Preparations for the IPO are apparently proving to be a disappointment.
Rumblings in Riyadh
Part of the problem is that internally Saudi officials can’t agree on whether to hold the IPO in London or New York. Another apparent problem is that Saudi Aramco is struggling to achieve the desired $2trn valuation ahead of the IPO.
This may, however, simply be the Saudis getting their excuses in early.
The same Reuters report on Tuesday morning suggested Riyadh now expects to be awarded emerging market status by MSCI in June.
That would attract Western funds to Aramco as well as investors from China, Japan and South Korea. In which case Aramco might not need a big intentional listing.

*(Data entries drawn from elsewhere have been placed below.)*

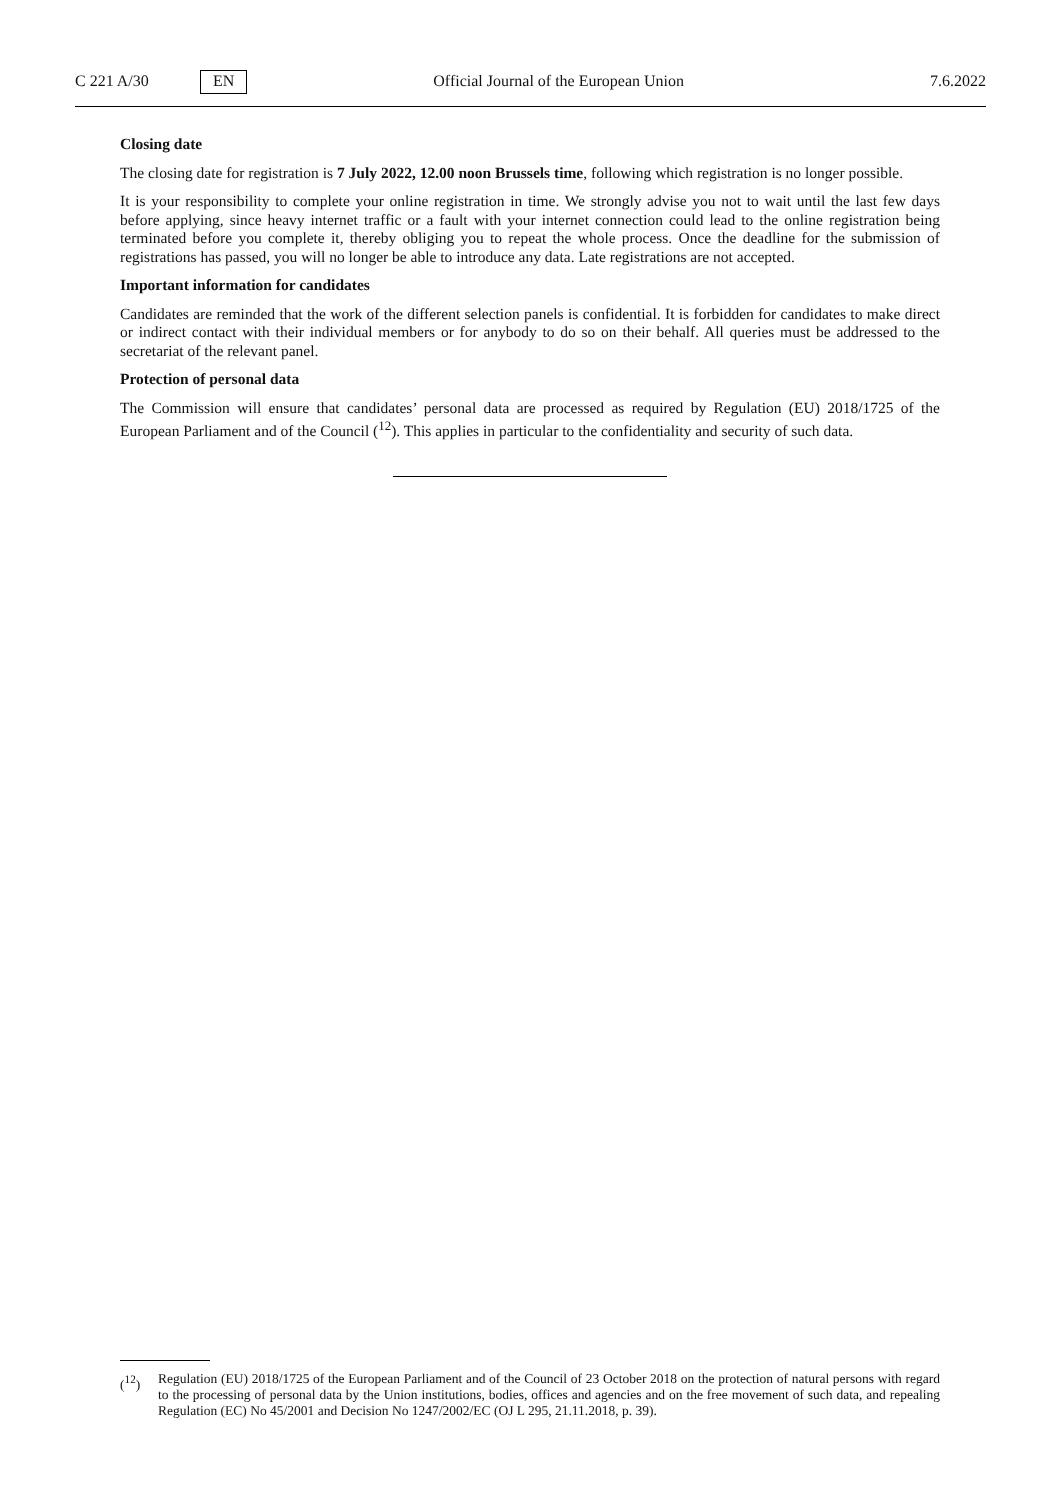C 221 A/30 EN Official Journal of the European Union 7.6.2022
Closing date
The closing date for registration is 7 July 2022, 12.00 noon Brussels time, following which registration is no longer possible.
It is your responsibility to complete your online registration in time. We strongly advise you not to wait until the last few days before applying, since heavy internet traffic or a fault with your internet connection could lead to the online registration being terminated before you complete it, thereby obliging you to repeat the whole process. Once the deadline for the submission of registrations has passed, you will no longer be able to introduce any data. Late registrations are not accepted.
Important information for candidates
Candidates are reminded that the work of the different selection panels is confidential. It is forbidden for candidates to make direct or indirect contact with their individual members or for anybody to do so on their behalf. All queries must be addressed to the secretariat of the relevant panel.
Protection of personal data
The Commission will ensure that candidates’ personal data are processed as required by Regulation (EU) 2018/1725 of the European Parliament and of the Council (<sup>12</sup>). This applies in particular to the confidentiality and security of such data.
(<sup>12</sup>) Regulation (EU) 2018/1725 of the European Parliament and of the Council of 23 October 2018 on the protection of natural persons with regard to the processing of personal data by the Union institutions, bodies, offices and agencies and on the free movement of such data, and repealing Regulation (EC) No 45/2001 and Decision No 1247/2002/EC (OJ L 295, 21.11.2018, p. 39).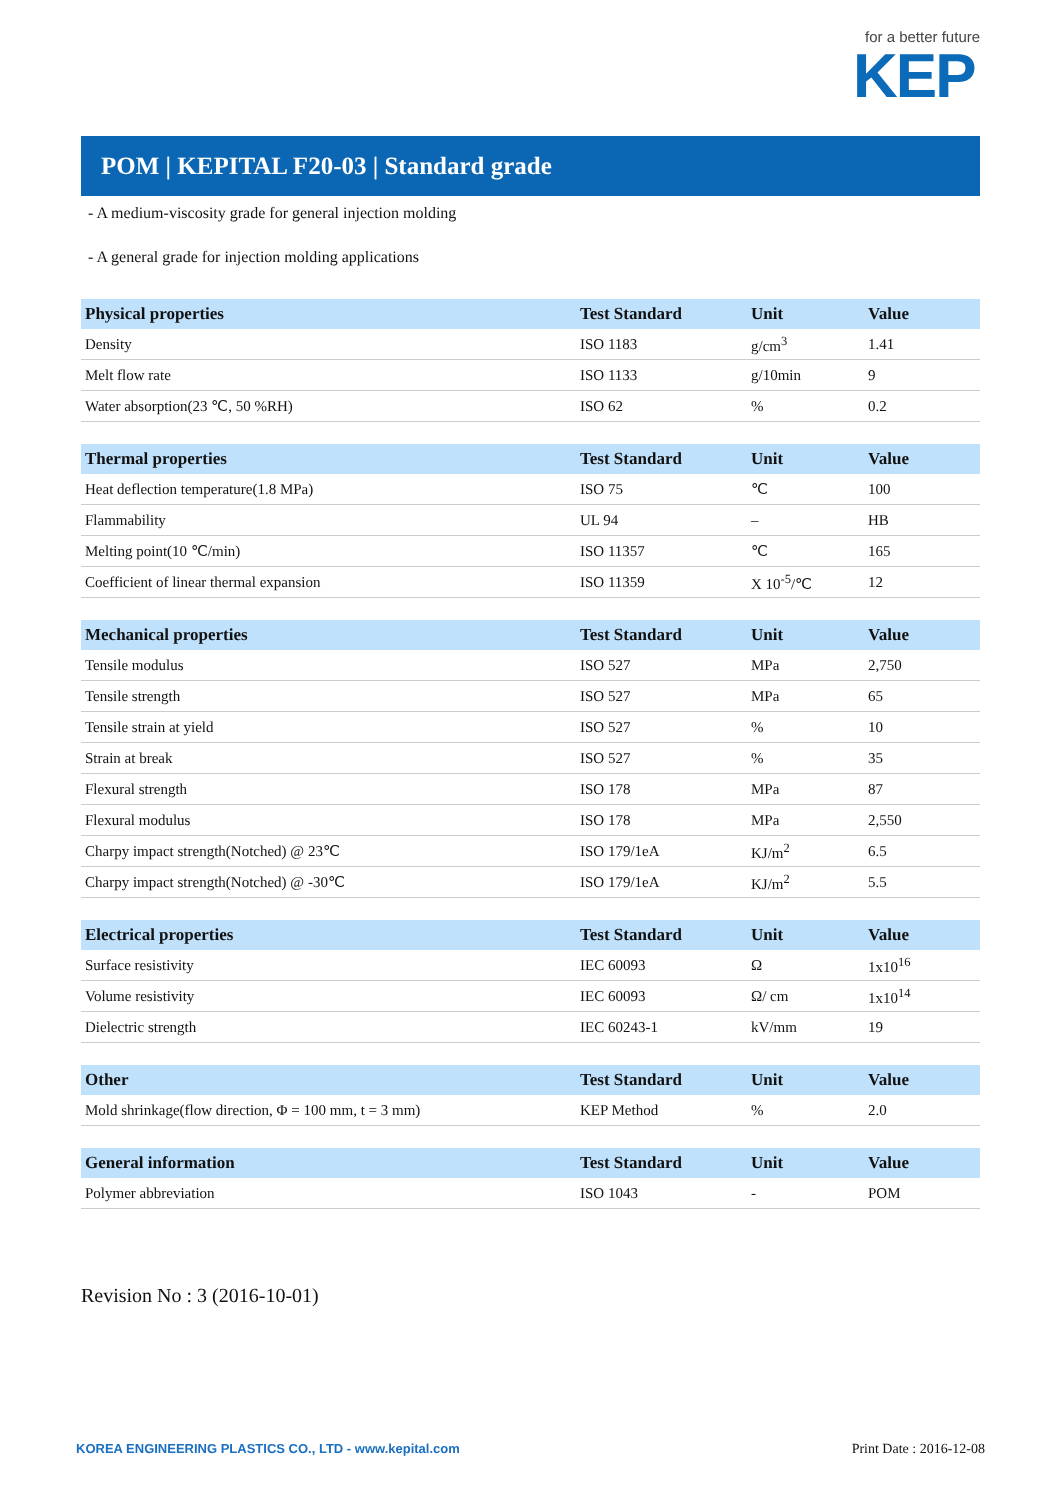for a better future
KEP
POM | KEPITAL F20-03 | Standard grade
- A medium-viscosity grade for general injection molding
- A general grade for injection molding applications
| Physical properties | Test Standard | Unit | Value |
| --- | --- | --- | --- |
| Density | ISO 1183 | g/cm<sup>3</sup> | 1.41 |
| Melt flow rate | ISO 1133 | g/10min | 9 |
| Water absorption(23 ℃, 50 %RH) | ISO 62 | % | 0.2 |
| Thermal properties | Test Standard | Unit | Value |
| --- | --- | --- | --- |
| Heat deflection temperature(1.8 MPa) | ISO 75 | ℃ | 100 |
| Flammability | UL 94 | – | HB |
| Melting point(10 ℃/min) | ISO 11357 | ℃ | 165 |
| Coefficient of linear thermal expansion | ISO 11359 | X 10<sup>-5</sup>/℃ | 12 |
| Mechanical properties | Test Standard | Unit | Value |
| --- | --- | --- | --- |
| Tensile modulus | ISO 527 | MPa | 2,750 |
| Tensile strength | ISO 527 | MPa | 65 |
| Tensile strain at yield | ISO 527 | % | 10 |
| Strain at break | ISO 527 | % | 35 |
| Flexural strength | ISO 178 | MPa | 87 |
| Flexural modulus | ISO 178 | MPa | 2,550 |
| Charpy impact strength(Notched) @ 23℃ | ISO 179/1eA | KJ/m<sup>2</sup> | 6.5 |
| Charpy impact strength(Notched) @ -30℃ | ISO 179/1eA | KJ/m<sup>2</sup> | 5.5 |
| Electrical properties | Test Standard | Unit | Value |
| --- | --- | --- | --- |
| Surface resistivity | IEC 60093 | Ω | 1x10<sup>16</sup> |
| Volume resistivity | IEC 60093 | Ω/ cm | 1x10<sup>14</sup> |
| Dielectric strength | IEC 60243-1 | kV/mm | 19 |
| Other | Test Standard | Unit | Value |
| --- | --- | --- | --- |
| Mold shrinkage(flow direction, Φ = 100 mm, t = 3 mm) | KEP Method | % | 2.0 |
| General information | Test Standard | Unit | Value |
| --- | --- | --- | --- |
| Polymer abbreviation | ISO 1043 | - | POM |
Revision No : 3 (2016-10-01)
KOREA ENGINEERING PLASTICS CO., LTD - www.kepital.com
Print Date : 2016-12-08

The Saudi Aramco IPO has been dangled like a carrot for roughly the same amount of time that Saudi Arabia has been fighting a war with those it considers terrorists in neighbouring Yemen.
Is this a coincidence or deliberate strategy? If the latter, it is one of the most cynical Machiavellian ploys in international diplomacy and a rather grim illustration of the regard in which Riyadh holds both Britain and America.
Meanwhile, London and New York have salivated over the prospect of a $2trillion stock market flotation in rather undignified fashion. The Saudis have been courted by both Prime Minister Theresa May and US President Donald Trump, while their actions both internally and in the Middle East as a whole have largely gone without criticism.
Such has been the desperation of London to attract the Saudi Aramco IPO to the UK that we have seen the Financial Conduct Authority consider (FCA) bending, if not entirely breaking, London Stock Exchange listing rules.
And in what must surely rank as the loosest ever definition of international aid, Mrs May agreed a £100m aid package with Saudi Arabia’s Crown Prince at the end of last week.
All in the name of facilitating something that now seems increasingly unlikely to happen. Under such circumstances it is hard to shake the feeling that the West has strung along at best, and been played for a fool at worst.